I count myself as one of those who was inconvenienced and frankly resentful of the fact that I had to spend three to seven days per month bleeding when it was not a medical necessity that I do so. A Midol slogan famously said, “Because your period's more than a pain.” This is true not only for women like me who just don’t want the burden of buying tampons and avoiding wearing white. There are shift workers who cannot escape to the restroom, women in male-dominated jobs where they feel they have to hide their feminine-hygiene products to prevent further alienation, sex workers for whom bleeding is more than a hassle, and women with young children or otherwise unreliable sleep schedules who don’t need the stress of making sure they take a birth-control pill at the same time every day.

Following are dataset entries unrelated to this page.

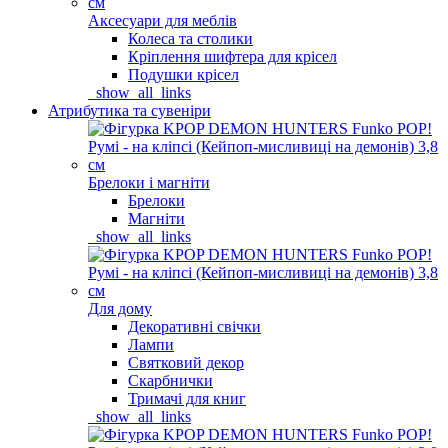
Аксесуари для меблів
Колеса та столики
Кріплення шифтера для крісел
Подушки крісел
_show_all_links
Атрибутика та сувеніри
Брелоки і магніти
Брелоки
Магніти
_show_all_links
Для дому
Декоративні свічки
Лампи
Святковий декор
Скарбнички
Тримачі для книг
_show_all_links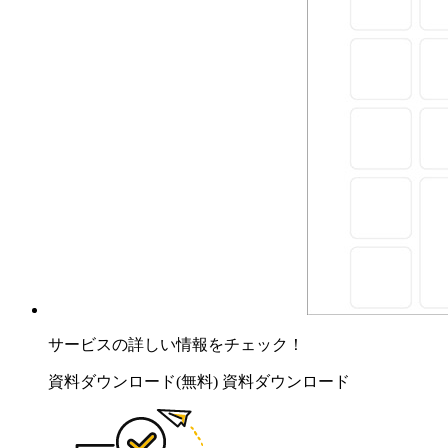
サービスの詳しい情報をチェック！
資料ダウンロード(無料)
資料ダウンロード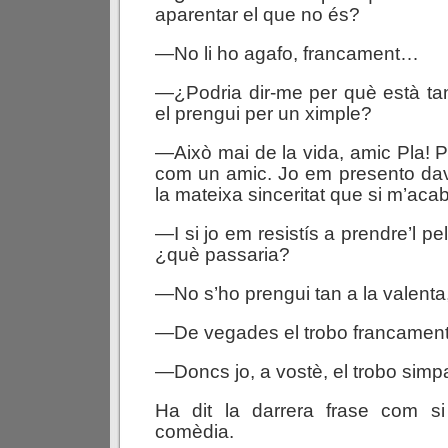
aparentar el que no és?
—No li ho agafo, francament…
—¿Podria dir-me per què està tan
el prengui per un ximple?
—Això mai de la vida, amic Pla! P
com un amic. Jo em presento da
la mateixa sinceritat que si m’aca
—I si jo em resistís a prendre’l pe
¿què passaria?
—No s’ho prengui tan a la valenta
—De vegades el trobo francamen
—Doncs jo, a vostè, el trobo sim
Ha dit la darrera frase com s
comèdia.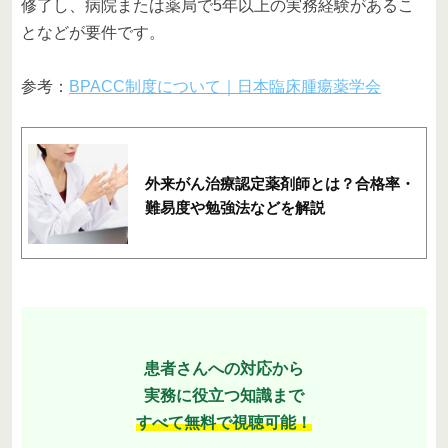
修了し、病院または薬局で5年以上の実務経験があるこ
となどが要件です。
参考：
BPACC制度について｜日本臨床腫瘍薬学会
外来がん治療認定薬剤師とは？合格率・
難易度や勉強法などを解説
患者さんへの対応から
実務に役立つ知識まで
すべて無料で視聴可能！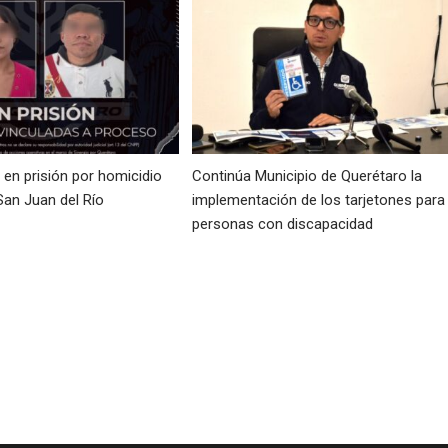
en prisión por homicidio
Continúa Municipio de Querétaro la
San Juan del Río
implementación de los tarjetones para
personas con discapacidad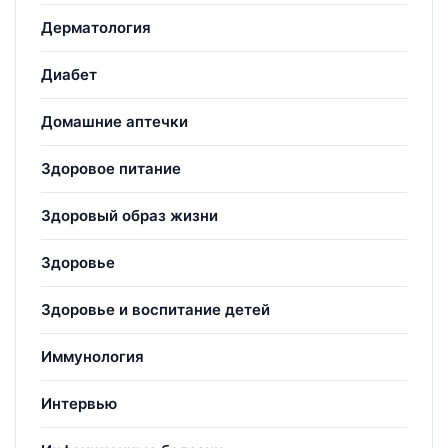
Дерматология
Диабет
Домашние аптечки
Здоровое питание
Здоровый образ жизни
Здоровье
Здоровье и воспитание детей
Иммунология
Интервью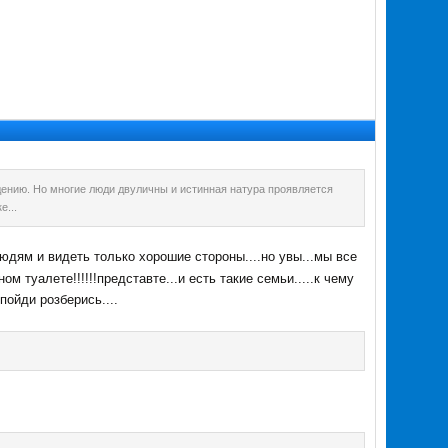
едению. Но многие люди двуличны и истинная натура проявляется
е...
дям и видеть только хорошие стороны....но увы...мы все
м туалете!!!!!!представте...и есть такие семьи.....к чему
пойди розберись....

“Having a monthly period is reassuring but it is certainly not necessary,” says Segars, “And with these long-term, reversible contraceptives, the failure rate is really, really low so women can benefit a lot from them.” That, of course, is the major selling point of all of these treatments in the first place: They are contraceptives that prevent pregnancy. And because they often come in the form of injections or devices, they are less prone to human error than hormone pills and therefore more effective at preventing pregnancy. Getting rid of women’s periods is just a bonus—a bonus that saves them time, money, pain, and stress, with no known medical downsides. And if they ever want their periods back, all they need to do is have the IUD or implant removed.
The demands that periods be endured as a function of womanhood while at the same time being hidden from sight understandably prompts many to defend periods as worthy of celebration. “We need to reclaim this experience and find power in the blood that unites us,” is the battle cry of Sarah Ogden Trotta on Everyday Feminism in an article titled, “5 Reasons Why Menstruation Is Awesome (Despite What We’re Told).” At Cycle Harmony, Chief Harmony Officer Jing Jin recommends several ways to honor the menstrual cycle. “Honor the heightened awareness and creativity when you menstruate. Paint, draw, write, dance and celebrate... Create a space to tune in and connect with the radiant goddess within you,” is included among tips like keeping a period journal and connecting with your feminine power. And because I want to champion women’s choices rather than limit them, I won’t suggest that those who feel like radiant goddesses when they’re united in blood should eliminate their periods.
But I’d like to remind people of another word commonly associated with women’s monthly bleeding: The Curse. I’ll take unnatural over hexed any day of the month.